Book review: A Passion for Needlework 3

If you have managed to buy the previous two volumes in this series, you’ll know that the book ‘A Passion for Needlework 3’ is going to be good even before you’ve opened it! I put this book on my wishlist for Christmas as soon as I found out it was being published, late last autumn. I haven’t been disappointed!

Passion for Needlework 3 - Blakiston Creamery

Like the other two volumes in the series, this one is beautifully produced, and contains a dozen projects that will make your fingers itch to start stitching. The book itself is large, and heavy. It’s printed on good quality paper, and could almost be described as a ‘coffee table book’, as the images alone make it worth having.

Assigned task 1 ▸ From the needlework book review, list every physical quality it attributes to the book itself.
Assigned task 2 ▸ Carry on the needlework book review from its last sentence.

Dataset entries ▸
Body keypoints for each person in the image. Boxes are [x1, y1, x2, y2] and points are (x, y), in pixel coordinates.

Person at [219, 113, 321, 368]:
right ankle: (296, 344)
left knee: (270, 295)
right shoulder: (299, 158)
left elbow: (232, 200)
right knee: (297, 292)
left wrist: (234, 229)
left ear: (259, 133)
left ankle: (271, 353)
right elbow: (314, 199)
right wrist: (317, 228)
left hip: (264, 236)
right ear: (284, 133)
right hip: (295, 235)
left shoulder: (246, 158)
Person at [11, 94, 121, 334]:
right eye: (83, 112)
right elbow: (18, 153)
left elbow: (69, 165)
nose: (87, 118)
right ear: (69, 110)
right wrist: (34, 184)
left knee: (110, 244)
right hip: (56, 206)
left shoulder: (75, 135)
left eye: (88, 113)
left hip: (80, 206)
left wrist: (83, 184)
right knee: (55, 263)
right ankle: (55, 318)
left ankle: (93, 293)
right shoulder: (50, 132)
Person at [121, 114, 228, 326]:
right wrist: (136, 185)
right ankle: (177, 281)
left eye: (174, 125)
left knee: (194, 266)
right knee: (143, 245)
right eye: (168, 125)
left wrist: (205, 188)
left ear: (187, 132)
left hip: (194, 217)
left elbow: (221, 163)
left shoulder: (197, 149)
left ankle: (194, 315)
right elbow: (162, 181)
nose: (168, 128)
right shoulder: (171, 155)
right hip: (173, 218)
---
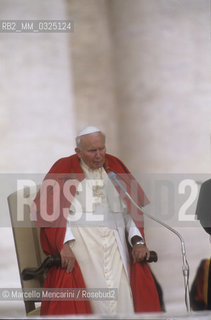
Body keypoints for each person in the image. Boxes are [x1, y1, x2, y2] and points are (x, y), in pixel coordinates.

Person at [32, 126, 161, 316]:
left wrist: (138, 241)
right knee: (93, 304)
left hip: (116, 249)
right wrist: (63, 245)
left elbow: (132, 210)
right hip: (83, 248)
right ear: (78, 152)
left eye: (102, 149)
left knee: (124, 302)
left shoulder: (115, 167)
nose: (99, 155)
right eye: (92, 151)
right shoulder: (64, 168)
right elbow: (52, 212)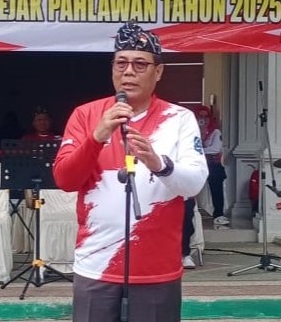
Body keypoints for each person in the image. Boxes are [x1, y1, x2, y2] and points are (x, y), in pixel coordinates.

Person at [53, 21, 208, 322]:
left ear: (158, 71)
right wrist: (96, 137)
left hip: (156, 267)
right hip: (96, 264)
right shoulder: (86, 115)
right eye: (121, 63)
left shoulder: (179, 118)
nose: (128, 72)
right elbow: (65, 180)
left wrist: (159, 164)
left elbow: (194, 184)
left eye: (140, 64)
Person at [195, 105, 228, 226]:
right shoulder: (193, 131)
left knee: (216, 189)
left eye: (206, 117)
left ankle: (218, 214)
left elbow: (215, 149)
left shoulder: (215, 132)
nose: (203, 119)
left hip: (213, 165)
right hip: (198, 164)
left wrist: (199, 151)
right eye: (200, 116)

Task output 1 ▸
- Beautifully produced
- Large
- Heavy
- Printed on good quality paper

Task output 2 ▸
Passion for Needlework 3 - Blakiston Creamery

But the projects are what you’ll want to get this book for. I think, personally, that this book is the best one so far in the series. It has projects using several different embroidery techniques, and not just for things that could be ‘pictures’ – there are some lovely 3D projects in this book, which I particularly like to do. This etui set is designed by Carolyn Pearce, one of my favourite designers:

Passion for Needlework 3 - Blakiston Creamery

The styleshots in the book are dramatic, but there are many detail images too, so you can really see the stitching up close. The projects are featured at the beginning of the book, and then the instructions and stitch diagrams are all at the back.

Passion for Needlework 3 - Blakiston CreameryThis book, being published by the same people who publish Inspirations magazine in Australia, have their signature ‘pullout sheets’ with the patterns for the projects on, so that you can transfer the design lines to your chosen fabric. There are also materials packs available from the publishers (but I find these really expensive, and that’s before I’ve paid for shipping from Australia to the UK!)My stash of threads and fabric is huge, so I can stitch some of these lovely designs by using up what I already have in my stash, hopefully.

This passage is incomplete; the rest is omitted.